Traffic was very light in Indianapolis Tuesday morning as the first round of a winter storm expected to lash parts of Indiana with up to 2 feet of snow or more than an inch of ice left an early impression, but motorists in other parts of the state weren't as fortunate.
An Indiana State Police trooper was among five people who were injured in a crash on Interstate 74 at the State Road 244 exit in Shelby County that was attributed to icy conditions.
Police said Trooper Jesse Schmidt was helping two crash victims when another vehicle slid and struck them. The trooper was treated and released, but the people involved were taken to hospitals, one with serious injuries.
In Indianapolis, Mayor Greg Ballard issued a travel advisory, asking motorists to only travel to and from work and in emergency situations. All nonessential city workers were set sent home at noon.
The Indiana Department of Homeland Security is coordinating storm response for the state, with help from the Federal Emergency Management Agency and the Army Corps of Engineers.
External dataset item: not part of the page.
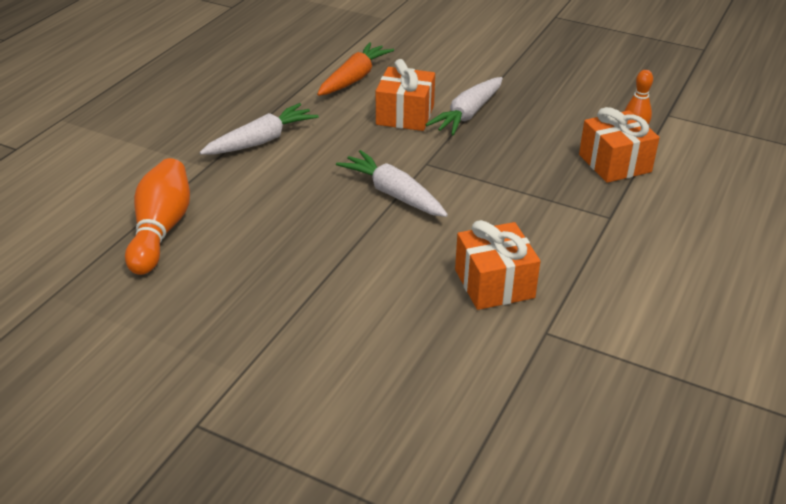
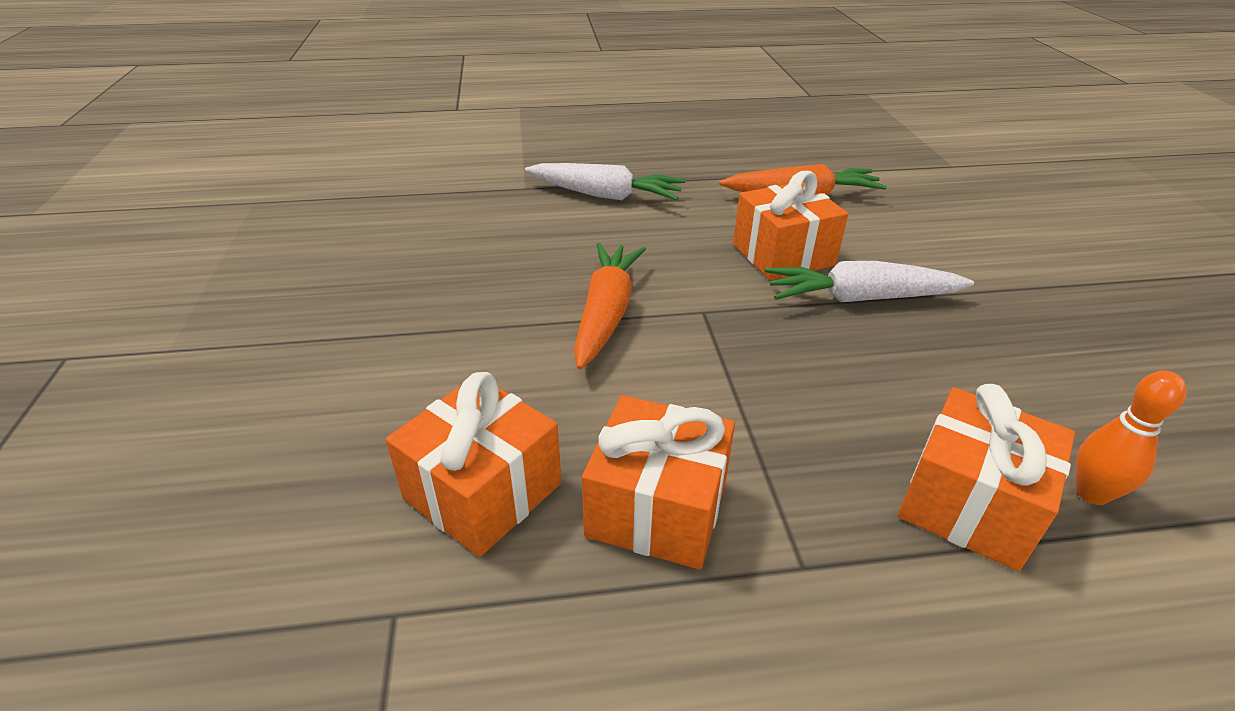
camera: 55 degrees right, 0 degrees up
(161, 230) = (395, 208): orange bowling pin -> none
(393, 194) = (606, 313): white carrot -> orange carrot
(549, 238) = (657, 508): none -> orange gift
"We took the steps last evening and this morning to pre-position about 850 of our Indiana National Guard soldiers in a variety of places around the state," said Joe Wainscott, director of IDHS. "Their primary mission will be what we call highway assistance teams, and their job is to help coordinate with the Indiana State Police and the Indiana Department of Transportation to help with problems out on our highways and certain emergency transportation needs."
The American Red Cross has set up several warming centers along Indiana highways so motorists can stop, rest and get warm, if needed. Twenty-six shelters are on standby ready for action, if needed.
Neighborhood streets in Indianapolis were slick, hazardous and nearly impossible to navigate Tuesday, but many people were told they didn't have to go into work or school anyway.
More than 600 closings and cancellations were reported to 6News and TheIndyChannel.com early in the morning and hundreds more trickled in during the day.
Interstates were generally clear in the Indianapolis area, thanks to overnight salting, but untreated surfaces were in bad shape.
A travel warning was issued in Shelby County, which received up to a half-inch of ice overnight. Motorists were urged not to travel in that county unless it is essential.
"We've got between a quarter and a half-inch of ice on everything," said Shelby County Sheriff Mike Bowlby. "The interstates are not too bad ... but the county roads are ice-covered, slick and hazardous."
More than 40 crashes or slide-offs were reported in Johnson County alone during the early-morning hours on Tuesday, the Johnson County Sheriff's Department said.
Indiana State Police Lt. Jay Janke, based at the Lafayette post, said road conditions are already poor in the region, but will likely worsen later.
"All of the secondary roads are snow-covered and icy, and the interstates are snow-covered, with scattered ice due to blowing snow across them," Janke said. "We expect with conditions changing this afternoon, things are going to deteriorate."
Road conditions in the area served by ISP's Pendleton post were also dicey, Sgt. Rod Russell said, with trouble areas on the interstates and other roads in that area.
The Indianapolis Department of Public Works and Indiana Department of Transportation have dozens of crews working the roads in central Indiana, but they will have their work cut out for them later in the day.
The second round of the winter storm, expected to move into the area on Tuesday afternoon, is expected to be much stronger than the first round.
INDOT said it planned to move crews from the far southern part of the state to central and northern Indiana to battle an anticipated onslaught of freezing rain and heavy snow.
A few counties had posted travel advisories, watches or warnings, and more are expected later in the day.